(Excerpts from a dataset)

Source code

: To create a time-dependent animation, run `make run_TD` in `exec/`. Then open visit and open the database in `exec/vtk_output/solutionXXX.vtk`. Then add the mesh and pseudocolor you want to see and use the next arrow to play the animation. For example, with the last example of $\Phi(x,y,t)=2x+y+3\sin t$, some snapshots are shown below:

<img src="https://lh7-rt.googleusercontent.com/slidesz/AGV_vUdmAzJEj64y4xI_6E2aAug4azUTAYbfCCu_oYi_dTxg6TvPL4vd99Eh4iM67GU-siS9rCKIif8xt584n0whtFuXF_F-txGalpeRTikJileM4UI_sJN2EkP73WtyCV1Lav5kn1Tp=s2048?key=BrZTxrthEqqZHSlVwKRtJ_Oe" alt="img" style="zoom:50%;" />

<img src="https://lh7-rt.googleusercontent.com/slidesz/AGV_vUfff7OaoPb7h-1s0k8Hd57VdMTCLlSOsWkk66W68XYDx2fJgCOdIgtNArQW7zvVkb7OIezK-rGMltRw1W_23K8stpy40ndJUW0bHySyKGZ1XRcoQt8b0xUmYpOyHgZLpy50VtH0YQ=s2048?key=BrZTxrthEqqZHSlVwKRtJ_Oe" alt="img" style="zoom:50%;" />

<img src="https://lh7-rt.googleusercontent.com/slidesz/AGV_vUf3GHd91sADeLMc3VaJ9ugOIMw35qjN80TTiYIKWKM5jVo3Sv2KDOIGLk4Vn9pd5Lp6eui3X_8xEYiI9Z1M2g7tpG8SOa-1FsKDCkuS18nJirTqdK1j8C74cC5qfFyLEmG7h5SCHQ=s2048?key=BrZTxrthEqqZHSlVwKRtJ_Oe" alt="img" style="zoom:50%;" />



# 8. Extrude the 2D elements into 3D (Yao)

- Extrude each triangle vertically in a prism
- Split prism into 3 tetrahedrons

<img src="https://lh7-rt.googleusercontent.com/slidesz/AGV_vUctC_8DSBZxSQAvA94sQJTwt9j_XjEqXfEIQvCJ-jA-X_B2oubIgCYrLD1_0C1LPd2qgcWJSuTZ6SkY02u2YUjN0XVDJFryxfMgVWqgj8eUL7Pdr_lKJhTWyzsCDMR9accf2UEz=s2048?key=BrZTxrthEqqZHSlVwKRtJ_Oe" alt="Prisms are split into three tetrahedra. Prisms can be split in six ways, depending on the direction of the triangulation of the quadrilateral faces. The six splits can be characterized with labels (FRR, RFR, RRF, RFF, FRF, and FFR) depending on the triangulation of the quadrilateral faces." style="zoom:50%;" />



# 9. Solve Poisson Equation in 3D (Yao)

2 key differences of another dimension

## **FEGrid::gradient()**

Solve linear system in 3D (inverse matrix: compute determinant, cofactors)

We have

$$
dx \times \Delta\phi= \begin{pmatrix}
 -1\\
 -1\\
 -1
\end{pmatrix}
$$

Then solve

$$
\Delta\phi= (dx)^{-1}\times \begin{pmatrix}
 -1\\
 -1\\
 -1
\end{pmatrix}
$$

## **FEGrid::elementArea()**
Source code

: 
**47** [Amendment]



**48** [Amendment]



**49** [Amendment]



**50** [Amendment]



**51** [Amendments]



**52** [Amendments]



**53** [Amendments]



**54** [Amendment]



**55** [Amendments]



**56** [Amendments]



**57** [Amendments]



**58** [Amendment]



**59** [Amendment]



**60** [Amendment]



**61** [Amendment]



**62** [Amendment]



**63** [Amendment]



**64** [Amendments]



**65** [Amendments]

**WHAT YOU HAVE TO DO**. Beginning at the first line of the data above, retype each line until you reach the line containing "# 9. Solve Poisson Equation in 3D (Yao)", and include that one too. Add nothing else.

**FINAL ANSWER**.
Source code

: To create a time-dependent animation, run `make run_TD` in `exec/`. Then open visit and open the database in `exec/vtk_output/solutionXXX.vtk`. Then add the mesh and pseudocolor you want to see and use the next arrow to play the animation. For example, with the last example of $\Phi(x,y,t)=2x+y+3\sin t$, some snapshots are shown below:

<img src="https://lh7-rt.googleusercontent.com/slidesz/AGV_vUdmAzJEj64y4xI_6E2aAug4azUTAYbfCCu_oYi_dTxg6TvPL4vd99Eh4iM67GU-siS9rCKIif8xt584n0whtFuXF_F-txGalpeRTikJileM4UI_sJN2EkP73WtyCV1Lav5kn1Tp=s2048?key=BrZTxrthEqqZHSlVwKRtJ_Oe" alt="img" style="zoom:50%;" />

<img src="https://lh7-rt.googleusercontent.com/slidesz/AGV_vUfff7OaoPb7h-1s0k8Hd57VdMTCLlSOsWkk66W68XYDx2fJgCOdIgtNArQW7zvVkb7OIezK-rGMltRw1W_23K8stpy40ndJUW0bHySyKGZ1XRcoQt8b0xUmYpOyHgZLpy50VtH0YQ=s2048?key=BrZTxrthEqqZHSlVwKRtJ_Oe" alt="img" style="zoom:50%;" />

<img src="https://lh7-rt.googleusercontent.com/slidesz/AGV_vUf3GHd91sADeLMc3VaJ9ugOIMw35qjN80TTiYIKWKM5jVo3Sv2KDOIGLk4Vn9pd5Lp6eui3X_8xEYiI9Z1M2g7tpG8SOa-1FsKDCkuS18nJirTqdK1j8C74cC5qfFyLEmG7h5SCHQ=s2048?key=BrZTxrthEqqZHSlVwKRtJ_Oe" alt="img" style="zoom:50%;" />



# 8. Extrude the 2D elements into 3D (Yao)

- Extrude each triangle vertically in a prism
- Split prism into 3 tetrahedrons

<img src="https://lh7-rt.googleusercontent.com/slidesz/AGV_vUctC_8DSBZxSQAvA94sQJTwt9j_XjEqXfEIQvCJ-jA-X_B2oubIgCYrLD1_0C1LPd2qgcWJSuTZ6SkY02u2YUjN0XVDJFryxfMgVWqgj8eUL7Pdr_lKJhTWyzsCDMR9accf2UEz=s2048?key=BrZTxrthEqqZHSlVwKRtJ_Oe" alt="Prisms are split into three tetrahedra. Prisms can be split in six ways, depending on the direction of the triangulation of the quadrilateral faces. The six splits can be characterized with labels (FRR, RFR, RRF, RFF, FRF, and FFR) depending on the triangulation of the quadrilateral faces." style="zoom:50%;" />



# 9. Solve Poisson Equation in 3D (Yao)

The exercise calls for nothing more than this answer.